Depending on content of the commented lines, you could have logic that
is hard to implement in a technology that contains no FF with both set
and reset. This would lead to creation of latch with a lot surrounding
stuff to emulate FF with async set and reset. The warning is for me
first hint that some latch or even worse is instantiated. I think you
need to analyse for all signals in (re)set whats happing.
A good example of what is sometimes desired on first glance, but not
synthesiseable by any tool:

if reset = '1' than
FF <= Inputsignal;
elsif ....


best regards

Thomas

 

[Andy]

First things first. A "feedback mux generated" message almost always indicates an issue with asynchronous resets.

In your code, if any of those reset conditions trigger, the elsif rising_edge(clk) section does not execute (nor do the other reset sections execute).Therefore the synthesis tool has to add a feedback mux for those registersnot reset by all reset conditions. The feedback mux is controlled by the reset conditions (oops, they're asynchronous!) so that the register does notupdate on rising clock edges while any of the reset conditions is true.

If you really want to have non-reset and reset registers in the same process, then you should use an "if rising_edge(clk)" section first, with a matching end if, and then a separate if statement (NOT elsif!) afterwards for EACH reset input condition.

Note that using multiple, partial asynchronous resets can cause strange problems, if circuitry that is not reset is using outputs from other asynchronously reset circuitry, since those outputs can be reset at any time relative to the clock. For this reason, asynchronous resets should generally only be used for general initialization, and not for functional logic purposes. Consider other ways to accomplish what the multiple asynchronous resets aretrying to do.

As for the sensitivity list issues, generating an event is not the same as triggering a process. A process has to be sensitive to the signal in order for an event on that signal to cause the process to re-execute.

Synthesis tools started out ignoring sensitivity lists, and have continued to do so to this day, much to my chagrin. At least they warn you when they find a sensitivity list problem that would cause a mismatch between the code's simulated behavior and that of the resulting hardware.

Andy

 

[Ralf Hildebrandt]

Hi alb!

process (clr, rst, foo, bar, foobar) ....
elsif (bar = '0') and (foo = '1') and (foobar = '1') then
-- another insane bunch of assignments

elsif rising_edge(clk) then
case mysterious_signal is
when '1' =>
foobar <= '0'; ....
end process; -- thanks GOD!!!

Moreover the 'foobar' signal in the above snippet is truly not needed in
the sensitivity list since an event should be scheduled for it to change
at next delta cycle. Am I wrong?

foobar is needed in the sensitivity list: it is a Flipflop written in
the rising_edge(clk) part and furthermore it is used as async. reset/set
for the "another insane bunch of assignments"-branch.

Therefore it may be that foobar is a signal, that triggers it's own
reset. But I guess the designer of this code was aware of this and did
pay attention to it.

But let's come back to the "feedback mux"-problem: foobar is used as
input for the reset/set conditions. Therefore if the "another insane
bunch of assignments"-branch gets active, then the
"rising_edge(clk)"-part should not be reached. For this purpose
synthesis tools may infer a data multiplexer. Let's have a look at some
synthesizable code:

process(reset_n,set_n,clk)

> **Record list**:
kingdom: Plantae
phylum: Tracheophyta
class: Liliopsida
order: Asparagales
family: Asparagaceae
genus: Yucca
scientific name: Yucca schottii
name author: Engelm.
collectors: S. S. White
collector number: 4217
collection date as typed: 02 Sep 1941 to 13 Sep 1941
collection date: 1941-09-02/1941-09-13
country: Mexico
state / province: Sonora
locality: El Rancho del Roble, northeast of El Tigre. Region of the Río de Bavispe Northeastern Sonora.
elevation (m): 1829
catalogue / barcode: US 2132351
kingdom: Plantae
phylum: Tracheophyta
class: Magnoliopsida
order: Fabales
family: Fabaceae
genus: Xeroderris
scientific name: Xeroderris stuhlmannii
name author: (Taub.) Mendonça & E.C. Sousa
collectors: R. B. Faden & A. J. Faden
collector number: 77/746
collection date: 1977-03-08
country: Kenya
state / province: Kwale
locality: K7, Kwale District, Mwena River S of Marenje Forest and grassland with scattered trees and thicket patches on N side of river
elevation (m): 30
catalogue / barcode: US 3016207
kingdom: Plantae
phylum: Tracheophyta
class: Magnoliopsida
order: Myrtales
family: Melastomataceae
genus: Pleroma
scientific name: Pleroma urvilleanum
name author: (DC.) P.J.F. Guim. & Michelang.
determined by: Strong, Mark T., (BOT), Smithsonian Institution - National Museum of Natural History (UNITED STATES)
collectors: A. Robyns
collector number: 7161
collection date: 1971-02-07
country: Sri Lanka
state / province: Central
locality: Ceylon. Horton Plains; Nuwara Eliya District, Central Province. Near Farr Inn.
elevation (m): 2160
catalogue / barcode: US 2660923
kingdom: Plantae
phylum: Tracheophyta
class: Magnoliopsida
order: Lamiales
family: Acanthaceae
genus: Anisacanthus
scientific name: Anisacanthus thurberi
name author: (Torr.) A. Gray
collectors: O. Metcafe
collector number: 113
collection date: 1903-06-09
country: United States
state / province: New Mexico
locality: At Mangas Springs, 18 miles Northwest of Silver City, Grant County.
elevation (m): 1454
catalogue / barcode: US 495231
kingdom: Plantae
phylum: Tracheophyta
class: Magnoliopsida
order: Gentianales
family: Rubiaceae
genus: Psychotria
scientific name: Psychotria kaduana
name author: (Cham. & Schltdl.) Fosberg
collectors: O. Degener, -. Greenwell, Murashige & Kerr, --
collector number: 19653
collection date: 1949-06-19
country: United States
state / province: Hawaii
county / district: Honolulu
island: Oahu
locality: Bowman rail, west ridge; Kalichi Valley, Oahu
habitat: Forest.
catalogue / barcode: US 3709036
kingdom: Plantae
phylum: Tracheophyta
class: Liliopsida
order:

> **Exercise directions**: For each statement below, say yes or no to whether it agrees with the thread on asynchronous resets above, and quote the words from the thread that decide it. (a) Andy says a "feedback mux generated" message almost always points to a problem with asynchronous resets. (b) Andy says synthesis tools pay attention to sensitivity lists. (c) The reply to alb says foobar does not need to be in the sensitivity list.

> **Written reply**:
(a) Yes: "A "feedback mux generated" message almost always indicates an issue with asynchronous resets."
(b) No: "Synthesis tools started out ignoring sensitivity lists, and have continued to do so to this day"
(c) No: "foobar is needed in the sensitivity list"